选文节录 -
▬▬▬
POJ1113(Wall) && Hdu1392(Surround the Trees) (计算几何--凸包)-优快云博客

本文链接：https://blog.youkuaiyun.com/u013021513/article/details/46808159

Wall

Time Limit: 1000MS		Memory Limit: 10000K
Total Submissions: 31844		Accepted: 10756

Description

Once upon a time there was a greedy King who ordered his chief Architect to build a wall around the King's castle. The King was so greedy, that he would not listen to his Architect's proposals to build a beautiful brick wall with a perfect shape and nice tall towers. Instead, he ordered to build the wall around the whole castle using the least amount of stone and labor, but demanded that the wall should not come closer to the castle than a certain distance. If the King finds that the Architect has used more resources to build the wall than it was absolutely necessary to satisfy those requirements, then the Architect will loose his head. Moreover, he demanded Architect to introduce at once a plan of the wall listing the exact amount of resources that are needed to build the wall.
▬▬▬
任务要求 -
根据上面关于城墙题目的选文回答：
1. 该题的时间限制是多少？
2. 该题的通过（Accepted）次数是多少？
3. 国王对城墙与城堡之间的距离提出了什么要求？

轮廓记录 -
▬▬▬
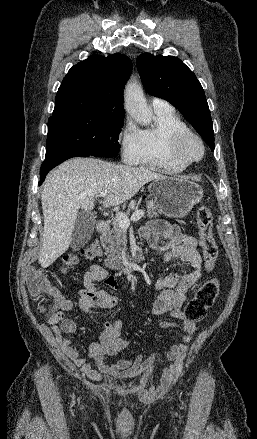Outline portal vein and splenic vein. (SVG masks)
<instances>
[{
	"mask_svg": "<svg viewBox=\"0 0 257 439\" xmlns=\"http://www.w3.org/2000/svg\"><path fill=\"white\" fill-rule=\"evenodd\" d=\"M108 195L107 190H103L99 193L100 197H106ZM144 215V210H137L133 213L131 218L129 219L127 215L123 212H118L116 214V220L122 228H128L130 226V221H137Z\"/></svg>",
	"mask_w": 257,
	"mask_h": 439,
	"instance_id": "1",
	"label": "portal vein and splenic vein"
}]
</instances>
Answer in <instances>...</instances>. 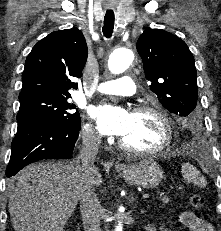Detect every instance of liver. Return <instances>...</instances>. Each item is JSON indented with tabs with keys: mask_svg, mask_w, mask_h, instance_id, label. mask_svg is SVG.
<instances>
[{
	"mask_svg": "<svg viewBox=\"0 0 221 231\" xmlns=\"http://www.w3.org/2000/svg\"><path fill=\"white\" fill-rule=\"evenodd\" d=\"M94 186L102 177L96 168ZM15 231H63L80 200V174L74 162H41L23 168L7 183Z\"/></svg>",
	"mask_w": 221,
	"mask_h": 231,
	"instance_id": "obj_1",
	"label": "liver"
}]
</instances>
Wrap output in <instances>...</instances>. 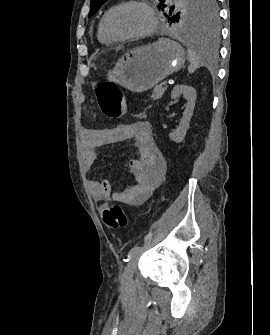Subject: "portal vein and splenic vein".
Instances as JSON below:
<instances>
[{
    "label": "portal vein and splenic vein",
    "instance_id": "1",
    "mask_svg": "<svg viewBox=\"0 0 270 335\" xmlns=\"http://www.w3.org/2000/svg\"><path fill=\"white\" fill-rule=\"evenodd\" d=\"M162 83H163L162 85H163L164 87L167 85V84H166L167 82H166L165 80H164Z\"/></svg>",
    "mask_w": 270,
    "mask_h": 335
}]
</instances>
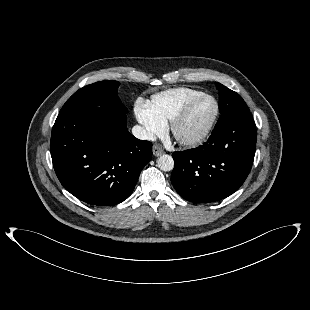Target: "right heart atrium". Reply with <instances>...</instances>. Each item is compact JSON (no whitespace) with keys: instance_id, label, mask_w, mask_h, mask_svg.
I'll use <instances>...</instances> for the list:
<instances>
[{"instance_id":"right-heart-atrium-1","label":"right heart atrium","mask_w":310,"mask_h":310,"mask_svg":"<svg viewBox=\"0 0 310 310\" xmlns=\"http://www.w3.org/2000/svg\"><path fill=\"white\" fill-rule=\"evenodd\" d=\"M135 114L148 139L161 135L165 131L166 123L156 116L148 102H139L135 108Z\"/></svg>"}]
</instances>
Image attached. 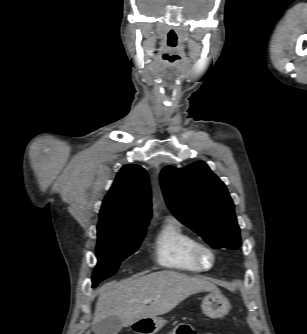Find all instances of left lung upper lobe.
<instances>
[{
  "label": "left lung upper lobe",
  "mask_w": 307,
  "mask_h": 334,
  "mask_svg": "<svg viewBox=\"0 0 307 334\" xmlns=\"http://www.w3.org/2000/svg\"><path fill=\"white\" fill-rule=\"evenodd\" d=\"M162 191L174 216L213 248L241 244L233 201L224 183L199 161L183 169L172 166L160 174Z\"/></svg>",
  "instance_id": "obj_1"
}]
</instances>
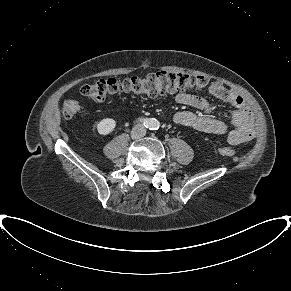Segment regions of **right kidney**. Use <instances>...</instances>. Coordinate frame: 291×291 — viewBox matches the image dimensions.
Instances as JSON below:
<instances>
[{
    "mask_svg": "<svg viewBox=\"0 0 291 291\" xmlns=\"http://www.w3.org/2000/svg\"><path fill=\"white\" fill-rule=\"evenodd\" d=\"M116 127V121L111 118H104L96 124V129L100 135L110 134Z\"/></svg>",
    "mask_w": 291,
    "mask_h": 291,
    "instance_id": "right-kidney-1",
    "label": "right kidney"
}]
</instances>
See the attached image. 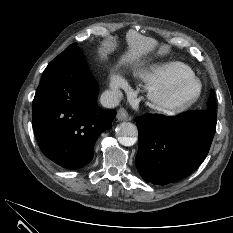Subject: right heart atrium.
<instances>
[{"label": "right heart atrium", "instance_id": "right-heart-atrium-1", "mask_svg": "<svg viewBox=\"0 0 233 233\" xmlns=\"http://www.w3.org/2000/svg\"><path fill=\"white\" fill-rule=\"evenodd\" d=\"M110 87L114 92H119L121 89H127L128 83L126 80L120 75H113L110 78Z\"/></svg>", "mask_w": 233, "mask_h": 233}]
</instances>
▬▬▬
完整答案 -
1. 1000MS。
2. 10756次。
3. 城墙与城堡之间不得小于某一距离。